17. Marcus
Marcus
The betrayal comes from inside my office.
Not from Apex directly. Not from one of the shell accounts legal has been tracking for days. From someone who sat outside my office every day and had access to nearly every system I trusted enough to stop questioning.
I stand at the end of the conference table while Adrian pulls the access logs onto the screen one file at a time.
Time stamps. Download records. Export activity tied to private communications folders.
Calendar pulls. Internal strategy notes.
A private file containing revised communications drafts accessed less than an hour after Sloane left my office the night before the forged emails appeared online.
The name attached to the logs sits at the top of the screen in cold black text.
Evan Mercer.
For a second, no one in the room says anything.
Graham stands near the windows with his arms crossed tightly enough to signal strain even before I see it in his face.
Declan sits across from me, silent in the way he only gets when something has moved beyond irritation into genuine anger.
Adrian continues cycling through the records methodically, but even he looks sharper around the edges now.
No one is surprised by the evidence anymore. That part happened before I walked in. What remains now is the reality of it.
Evan worked for me for almost four years.
He managed schedules, confidential meetings, travel changes, investor dinners, internal briefing packets, and sensitive calendar shifts.
He had access because I trusted him, and I trusted him because he made himself useful enough that eventually I stopped thinking about how much of my life passed through his hands every day.
I think about every briefing packet he handed me. Every schedule change. Every confidential meeting he coordinated without hesitation.
Nothing stands out. That's the problem. That failure belongs to me.
Adrian changes the screen again, and this time the financial records appear.

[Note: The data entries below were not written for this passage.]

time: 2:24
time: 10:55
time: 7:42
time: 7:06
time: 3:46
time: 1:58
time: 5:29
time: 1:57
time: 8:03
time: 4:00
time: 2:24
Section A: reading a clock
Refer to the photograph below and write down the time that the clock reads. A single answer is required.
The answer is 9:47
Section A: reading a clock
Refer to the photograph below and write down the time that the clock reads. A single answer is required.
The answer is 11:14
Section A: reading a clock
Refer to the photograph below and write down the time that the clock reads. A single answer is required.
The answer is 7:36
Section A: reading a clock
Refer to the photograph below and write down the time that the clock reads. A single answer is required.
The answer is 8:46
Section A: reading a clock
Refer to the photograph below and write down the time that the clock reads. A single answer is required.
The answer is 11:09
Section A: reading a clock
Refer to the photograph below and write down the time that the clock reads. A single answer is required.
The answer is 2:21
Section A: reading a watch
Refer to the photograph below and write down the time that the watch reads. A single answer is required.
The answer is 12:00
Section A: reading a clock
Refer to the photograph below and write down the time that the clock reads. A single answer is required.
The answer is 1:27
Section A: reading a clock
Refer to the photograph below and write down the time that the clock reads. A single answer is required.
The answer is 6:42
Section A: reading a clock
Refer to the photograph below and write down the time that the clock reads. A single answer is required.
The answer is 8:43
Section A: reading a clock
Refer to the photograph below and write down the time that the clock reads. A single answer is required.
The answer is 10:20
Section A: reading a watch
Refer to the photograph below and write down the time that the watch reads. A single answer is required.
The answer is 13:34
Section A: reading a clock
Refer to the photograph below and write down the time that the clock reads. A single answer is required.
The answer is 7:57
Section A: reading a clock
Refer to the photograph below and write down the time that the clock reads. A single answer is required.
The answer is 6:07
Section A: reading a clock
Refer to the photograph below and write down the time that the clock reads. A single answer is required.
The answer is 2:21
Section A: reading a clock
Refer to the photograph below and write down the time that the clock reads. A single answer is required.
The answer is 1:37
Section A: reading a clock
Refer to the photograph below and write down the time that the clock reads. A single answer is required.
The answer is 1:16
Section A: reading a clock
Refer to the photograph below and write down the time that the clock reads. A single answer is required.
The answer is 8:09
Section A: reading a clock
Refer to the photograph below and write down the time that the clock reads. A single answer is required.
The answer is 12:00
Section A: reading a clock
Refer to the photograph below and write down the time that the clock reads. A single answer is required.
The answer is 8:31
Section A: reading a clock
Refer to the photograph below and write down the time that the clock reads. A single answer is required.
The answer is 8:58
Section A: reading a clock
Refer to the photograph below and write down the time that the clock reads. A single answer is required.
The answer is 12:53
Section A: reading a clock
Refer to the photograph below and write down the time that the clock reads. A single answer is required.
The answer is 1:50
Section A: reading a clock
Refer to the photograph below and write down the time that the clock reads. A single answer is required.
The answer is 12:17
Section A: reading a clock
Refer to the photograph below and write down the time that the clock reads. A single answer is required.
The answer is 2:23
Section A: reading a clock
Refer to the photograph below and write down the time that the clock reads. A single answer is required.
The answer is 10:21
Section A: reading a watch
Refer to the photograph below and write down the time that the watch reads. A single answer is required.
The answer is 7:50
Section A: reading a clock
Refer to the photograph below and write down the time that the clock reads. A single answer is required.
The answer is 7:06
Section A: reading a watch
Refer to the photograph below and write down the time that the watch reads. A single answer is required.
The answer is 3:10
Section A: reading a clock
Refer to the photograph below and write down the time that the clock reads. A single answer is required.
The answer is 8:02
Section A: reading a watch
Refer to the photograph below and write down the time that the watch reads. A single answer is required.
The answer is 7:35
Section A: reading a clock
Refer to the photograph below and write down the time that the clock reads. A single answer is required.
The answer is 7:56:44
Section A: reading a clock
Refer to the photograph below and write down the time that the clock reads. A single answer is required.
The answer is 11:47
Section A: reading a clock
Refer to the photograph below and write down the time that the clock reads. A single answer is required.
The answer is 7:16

“Legal traced the transfers this morning,” he says. “The money moved through two intermediaries before landing in Mercer’s account, but the timing aligns with the first leak, the hallway footage, and the email exports.”
Graham’s expression hardens. “Apex.”
Adrian nods once. “Through the same consulting entity tied to Julian.”
No one speaks for a moment. Now the attack has shape.
Julian funded it, and Apex moved the money.
Evan opened the door from the inside. And somehow, despite all the pressure building around Crossridge over the last several weeks, despite all the ways I kept tightening control around the situation, I missed the threat sitting inside my own office.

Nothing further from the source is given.